Just as I was beginning to believe that your editorial writers had suppressed their anti-gun fanaticism in pursuit of more creative journalistic endeavors, I abandoned all hope when I read your editorial (April 28), "Trying to End a Love Affair."
Your generalization that a majority of Americans want gun control certainly cannot be validated by the defeat of Proposition 15 by an overwhelming majority of California voters in 1982, and the lack of enthusiasm that gun control proposals have been met with from residents of other states.
I can only attribute that statement to the perennial problem that your editorial department has of confusing its opinion and that of the majority of Americans as being the same. Your condescending statement that nobody needs a semi-automatic weapon leaves me in a quandary. How did the opinion brokers of your paper acquire such divine omniscience as to enable them to dictate the needs of an entire population? Apparently such gifts of insight elude the rest of us.
Semi-automatic weapons constitute a vast array of sporting, target and military rifles, pistols and shotguns. People have been purchasing them since the turn of the century because they perceive a need for them, and that need does not require justification to the press to be valid.
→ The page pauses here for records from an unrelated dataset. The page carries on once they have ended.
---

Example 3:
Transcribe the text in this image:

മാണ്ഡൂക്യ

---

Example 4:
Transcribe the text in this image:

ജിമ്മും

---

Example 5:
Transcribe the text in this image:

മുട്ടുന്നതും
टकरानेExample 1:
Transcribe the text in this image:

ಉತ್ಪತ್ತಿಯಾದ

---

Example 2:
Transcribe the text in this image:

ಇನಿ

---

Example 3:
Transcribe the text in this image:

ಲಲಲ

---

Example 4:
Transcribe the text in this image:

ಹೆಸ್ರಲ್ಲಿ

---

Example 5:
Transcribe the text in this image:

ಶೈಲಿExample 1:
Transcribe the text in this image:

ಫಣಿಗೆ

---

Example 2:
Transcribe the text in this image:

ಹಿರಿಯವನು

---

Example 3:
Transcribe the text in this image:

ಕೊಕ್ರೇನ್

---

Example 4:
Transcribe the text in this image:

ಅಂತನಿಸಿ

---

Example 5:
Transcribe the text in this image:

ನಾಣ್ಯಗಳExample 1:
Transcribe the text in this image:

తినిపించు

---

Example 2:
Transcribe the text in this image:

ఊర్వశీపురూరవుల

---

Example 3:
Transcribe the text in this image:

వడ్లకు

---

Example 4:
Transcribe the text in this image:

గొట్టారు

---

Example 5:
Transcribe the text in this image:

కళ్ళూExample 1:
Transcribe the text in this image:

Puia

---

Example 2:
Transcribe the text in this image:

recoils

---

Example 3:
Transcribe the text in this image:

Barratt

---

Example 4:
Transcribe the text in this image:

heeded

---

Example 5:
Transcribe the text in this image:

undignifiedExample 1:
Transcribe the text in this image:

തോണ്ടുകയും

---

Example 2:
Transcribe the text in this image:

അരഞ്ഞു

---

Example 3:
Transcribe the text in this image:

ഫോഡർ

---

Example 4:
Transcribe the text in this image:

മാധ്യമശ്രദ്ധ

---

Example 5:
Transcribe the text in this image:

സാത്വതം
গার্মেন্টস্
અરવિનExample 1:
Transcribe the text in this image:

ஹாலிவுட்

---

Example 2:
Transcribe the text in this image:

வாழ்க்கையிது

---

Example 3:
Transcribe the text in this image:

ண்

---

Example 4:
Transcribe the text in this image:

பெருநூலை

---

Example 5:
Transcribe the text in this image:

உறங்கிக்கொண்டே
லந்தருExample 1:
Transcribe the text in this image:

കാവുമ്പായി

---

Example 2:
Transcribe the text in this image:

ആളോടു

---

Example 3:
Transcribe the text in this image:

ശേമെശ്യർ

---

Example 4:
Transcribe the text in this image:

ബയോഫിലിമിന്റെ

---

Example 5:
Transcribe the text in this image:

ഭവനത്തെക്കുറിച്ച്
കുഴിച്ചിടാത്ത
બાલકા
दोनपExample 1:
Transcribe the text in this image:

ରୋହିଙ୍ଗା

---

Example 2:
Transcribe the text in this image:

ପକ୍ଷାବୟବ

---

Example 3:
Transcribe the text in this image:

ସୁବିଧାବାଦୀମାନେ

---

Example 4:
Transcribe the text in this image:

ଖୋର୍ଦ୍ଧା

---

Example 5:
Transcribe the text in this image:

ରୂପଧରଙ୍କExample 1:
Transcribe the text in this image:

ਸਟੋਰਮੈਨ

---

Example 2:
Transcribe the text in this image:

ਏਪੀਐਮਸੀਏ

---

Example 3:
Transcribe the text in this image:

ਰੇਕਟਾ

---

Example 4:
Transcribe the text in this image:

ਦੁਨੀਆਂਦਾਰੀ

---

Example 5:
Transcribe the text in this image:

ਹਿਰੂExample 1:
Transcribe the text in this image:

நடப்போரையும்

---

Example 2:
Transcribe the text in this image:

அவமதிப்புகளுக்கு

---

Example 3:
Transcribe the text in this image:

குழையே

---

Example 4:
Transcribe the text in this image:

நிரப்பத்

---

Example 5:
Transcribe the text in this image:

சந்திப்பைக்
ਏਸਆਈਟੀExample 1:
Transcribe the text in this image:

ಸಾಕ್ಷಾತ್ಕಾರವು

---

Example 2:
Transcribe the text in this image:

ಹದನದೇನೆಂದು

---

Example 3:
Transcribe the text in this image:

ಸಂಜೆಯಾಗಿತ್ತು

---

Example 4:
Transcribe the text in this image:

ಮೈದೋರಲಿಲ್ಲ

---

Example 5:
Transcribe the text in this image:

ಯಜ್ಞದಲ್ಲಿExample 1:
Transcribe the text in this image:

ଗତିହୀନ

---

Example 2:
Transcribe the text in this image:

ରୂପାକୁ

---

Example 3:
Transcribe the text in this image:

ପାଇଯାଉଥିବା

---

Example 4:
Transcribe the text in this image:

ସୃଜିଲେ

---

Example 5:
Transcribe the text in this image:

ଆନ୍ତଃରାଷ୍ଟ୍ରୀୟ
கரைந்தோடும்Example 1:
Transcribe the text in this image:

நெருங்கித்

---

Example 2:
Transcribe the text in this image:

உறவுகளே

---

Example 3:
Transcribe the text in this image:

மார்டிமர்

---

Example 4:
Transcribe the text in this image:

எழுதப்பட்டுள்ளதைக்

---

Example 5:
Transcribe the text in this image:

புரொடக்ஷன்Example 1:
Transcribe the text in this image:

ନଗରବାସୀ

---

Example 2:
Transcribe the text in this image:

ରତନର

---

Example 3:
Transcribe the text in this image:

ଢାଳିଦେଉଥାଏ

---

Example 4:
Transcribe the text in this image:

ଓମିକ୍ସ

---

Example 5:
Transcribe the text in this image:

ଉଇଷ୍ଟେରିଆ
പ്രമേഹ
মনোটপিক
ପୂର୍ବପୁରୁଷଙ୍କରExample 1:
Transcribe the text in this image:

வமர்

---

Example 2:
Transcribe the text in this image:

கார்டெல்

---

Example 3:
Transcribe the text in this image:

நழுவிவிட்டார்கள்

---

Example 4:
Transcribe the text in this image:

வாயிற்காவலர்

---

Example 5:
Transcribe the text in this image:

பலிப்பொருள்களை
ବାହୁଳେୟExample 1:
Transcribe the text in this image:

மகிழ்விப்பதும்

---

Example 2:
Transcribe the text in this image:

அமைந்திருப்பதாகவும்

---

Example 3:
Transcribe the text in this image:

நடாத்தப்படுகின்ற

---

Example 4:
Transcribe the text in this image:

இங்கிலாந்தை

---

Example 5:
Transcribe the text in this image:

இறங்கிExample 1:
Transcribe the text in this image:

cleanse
Another inaccuracy is your statement that semi-automatic weapons are easily converted to fully automatic. The majority of these weapons can be converted, but not easily enough to make the conversion practical for individual owners. The weapons that are easily converted usually end up being proscribed by the U.S. Bureau of Alcohol, Tobacco and Firearms, should such problems arise with them.
Your editorial did make one accurate statement. Americans do have a love affair with firearms. It is part of the American historical, cultural and national consciousness, and all of the anti-gun editorials ad nauseam won't change that.